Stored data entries

++++++++

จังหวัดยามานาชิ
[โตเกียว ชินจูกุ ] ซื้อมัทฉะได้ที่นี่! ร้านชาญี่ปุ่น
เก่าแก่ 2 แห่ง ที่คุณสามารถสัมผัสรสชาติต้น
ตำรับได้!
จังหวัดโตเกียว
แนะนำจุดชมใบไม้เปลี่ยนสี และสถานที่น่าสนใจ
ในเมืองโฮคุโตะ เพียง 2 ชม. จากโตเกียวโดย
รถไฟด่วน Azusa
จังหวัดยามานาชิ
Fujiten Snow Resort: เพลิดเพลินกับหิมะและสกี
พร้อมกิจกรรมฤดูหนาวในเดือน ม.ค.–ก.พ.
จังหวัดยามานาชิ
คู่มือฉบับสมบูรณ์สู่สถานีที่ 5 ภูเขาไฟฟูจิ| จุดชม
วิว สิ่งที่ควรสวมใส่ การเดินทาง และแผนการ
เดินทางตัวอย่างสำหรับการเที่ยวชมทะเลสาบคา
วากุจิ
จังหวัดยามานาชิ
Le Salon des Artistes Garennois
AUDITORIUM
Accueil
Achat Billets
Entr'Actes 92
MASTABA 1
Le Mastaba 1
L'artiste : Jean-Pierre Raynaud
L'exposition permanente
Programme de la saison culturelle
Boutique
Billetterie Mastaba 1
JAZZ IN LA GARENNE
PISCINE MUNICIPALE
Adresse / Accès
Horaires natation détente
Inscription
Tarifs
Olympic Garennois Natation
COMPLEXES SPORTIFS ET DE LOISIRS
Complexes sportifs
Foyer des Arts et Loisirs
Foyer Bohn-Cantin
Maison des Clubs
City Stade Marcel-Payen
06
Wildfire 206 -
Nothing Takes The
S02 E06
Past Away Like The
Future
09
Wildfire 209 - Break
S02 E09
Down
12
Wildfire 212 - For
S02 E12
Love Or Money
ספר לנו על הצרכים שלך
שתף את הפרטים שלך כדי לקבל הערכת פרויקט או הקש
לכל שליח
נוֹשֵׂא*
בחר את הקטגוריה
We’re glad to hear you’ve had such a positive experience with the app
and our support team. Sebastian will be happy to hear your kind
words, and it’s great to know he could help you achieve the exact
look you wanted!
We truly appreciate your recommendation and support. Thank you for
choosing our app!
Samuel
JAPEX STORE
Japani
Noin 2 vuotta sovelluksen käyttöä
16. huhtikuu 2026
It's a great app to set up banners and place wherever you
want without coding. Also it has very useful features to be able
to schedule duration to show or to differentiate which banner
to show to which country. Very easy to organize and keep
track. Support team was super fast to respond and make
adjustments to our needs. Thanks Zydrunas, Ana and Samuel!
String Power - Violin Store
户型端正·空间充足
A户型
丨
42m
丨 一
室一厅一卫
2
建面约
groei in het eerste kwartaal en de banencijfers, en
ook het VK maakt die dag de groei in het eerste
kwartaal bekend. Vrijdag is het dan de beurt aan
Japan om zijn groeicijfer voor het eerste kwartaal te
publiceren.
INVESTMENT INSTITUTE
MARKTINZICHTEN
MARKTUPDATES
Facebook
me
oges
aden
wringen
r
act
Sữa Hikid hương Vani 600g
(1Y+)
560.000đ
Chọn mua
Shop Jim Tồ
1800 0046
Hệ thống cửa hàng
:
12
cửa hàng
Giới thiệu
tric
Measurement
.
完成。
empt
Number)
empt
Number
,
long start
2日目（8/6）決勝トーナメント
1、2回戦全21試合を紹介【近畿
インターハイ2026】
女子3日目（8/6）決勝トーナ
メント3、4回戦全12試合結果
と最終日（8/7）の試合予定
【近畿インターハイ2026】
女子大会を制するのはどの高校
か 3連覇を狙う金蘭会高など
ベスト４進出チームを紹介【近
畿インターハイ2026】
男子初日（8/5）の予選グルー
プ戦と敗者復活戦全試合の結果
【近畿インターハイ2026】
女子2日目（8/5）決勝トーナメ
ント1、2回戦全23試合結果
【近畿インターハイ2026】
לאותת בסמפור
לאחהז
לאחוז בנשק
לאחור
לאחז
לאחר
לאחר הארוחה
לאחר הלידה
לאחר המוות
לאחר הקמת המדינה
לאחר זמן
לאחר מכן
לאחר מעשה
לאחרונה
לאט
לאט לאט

++++++++

What the task requires
Copy out every line of the records above word for word, keeping the original order.

Answer space
จังหวัดยามานาชิ
[โตเกียว ชินจูกุ ] ซื้อมัทฉะได้ที่นี่! ร้านชาญี่ปุ่น
เก่าแก่ 2 แห่ง ที่คุณสามารถสัมผัสรสชาติต้น
ตำรับได้!
จังหวัดโตเกียว
แนะนำจุดชมใบไม้เปลี่ยนสี และสถานที่น่าสนใจ
ในเมืองโฮคุโตะ เพียง 2 ชม. จากโตเกียวโดย
รถไฟด่วน Azusa
จังหวัดยามานาชิ
Fujiten Snow Resort: เพลิดเพลินกับหิมะและสกี
พร้อมกิจกรรมฤดูหนาวในเดือน ม.ค.–ก.พ.
จังหวัดยามานาชิ
คู่มือฉบับสมบูรณ์สู่สถานีที่ 5 ภูเขาไฟฟูจิ| จุดชม
วิว สิ่งที่ควรสวมใส่ การเดินทาง และแผนการ
เดินทางตัวอย่างสำหรับการเที่ยวชมทะเลสาบคา
วากุจิ
จังหวัดยามานาชิ
Le Salon des Artistes Garennois
AUDITORIUM
Accueil
Achat Billets
Entr'Actes 92
MASTABA 1
Le Mastaba 1
L'artiste : Jean-Pierre Raynaud
L'exposition permanente
Programme de la saison culturelle
Boutique
Billetterie Mastaba 1
JAZZ IN LA GARENNE
PISCINE MUNICIPALE
Adresse / Accès
Horaires natation détente
Inscription
Tarifs
Olympic Garennois Natation
COMPLEXES SPORTIFS ET DE LOISIRS
Complexes sportifs
Foyer des Arts et Loisirs
Foyer Bohn-Cantin
Maison des Clubs
City Stade Marcel-Payen
06
Wildfire 206 -
Nothing Takes The
S02 E06
Past Away Like The
Future
09
Wildfire 209 - Break
S02 E09
Down
12
Wildfire 212 - For
S02 E12
Love Or Money
ספר לנו על הצרכים שלך
שתף את הפרטים שלך כדי לקבל הערכת פרויקט או הקש
לכל שליח
נוֹשֵׂא*
בחר את הקטגוריה
We’re glad to hear you’ve had such a positive experience with the app
and our support team. Sebastian will be happy to hear your kind
words, and it’s great to know he could help you achieve the exact
look you wanted!
We truly appreciate your recommendation and support. Thank you for
choosing our app!
Samuel
JAPEX STORE
Japani
Noin 2 vuotta sovelluksen käyttöä
16. huhtikuu 2026
It's a great app to set up banners and place wherever you
want without coding. Also it has very useful features to be able
to schedule duration to show or to differentiate which banner
to show to which country. Very easy to organize and keep
track. Support team was super fast to respond and make
adjustments to our needs. Thanks Zydrunas, Ana and Samuel!
String Power - Violin Store
户型端正·空间充足
A户型
丨
42m
丨 一
室一厅一卫
2
建面约
groei in het eerste kwartaal en de banencijfers, en
ook het VK maakt die dag de groei in het eerste
kwartaal bekend. Vrijdag is het dan de beurt aan
Japan om zijn groeicijfer voor het eerste kwartaal te
publiceren.
INVESTMENT INSTITUTE
MARKTINZICHTEN
MARKTUPDATES
Facebook
me
oges
aden
wringen
r
act
Sữa Hikid hương Vani 600g
(1Y+)
560.000đ
Chọn mua
Shop Jim Tồ
1800 0046
Hệ thống cửa hàng
:
12
cửa hàng
Giới thiệu
tric
Measurement
.
完成。
empt
Number)
empt
Number
,
long start
2日目（8/6）決勝トーナメント
1、2回戦全21試合を紹介【近畿
インターハイ2026】
女子3日目（8/6）決勝トーナ
メント3、4回戦全12試合結果
と最終日（8/7）の試合予定
【近畿インターハイ2026】
女子大会を制するのはどの高校
か 3連覇を狙う金蘭会高など
ベスト４進出チームを紹介【近
畿インターハイ2026】
男子初日（8/5）の予選グルー
プ戦と敗者復活戦全試合の結果
【近畿インターハイ2026】
女子2日目（8/5）決勝トーナメ
ント1、2回戦全23試合結果
【近畿インターハイ2026】
לאותת בסמפור
לאחהז
לאחוז בנשק
לאחור
לאחז
לאחר
לאחר הארוחה
לאחר הלידה
לאחר המוות
לאחר הקמת המדינה
לאחר זמן
לאחר מכן
לאחר מעשה
לאחרונה
לאט
לאט לאט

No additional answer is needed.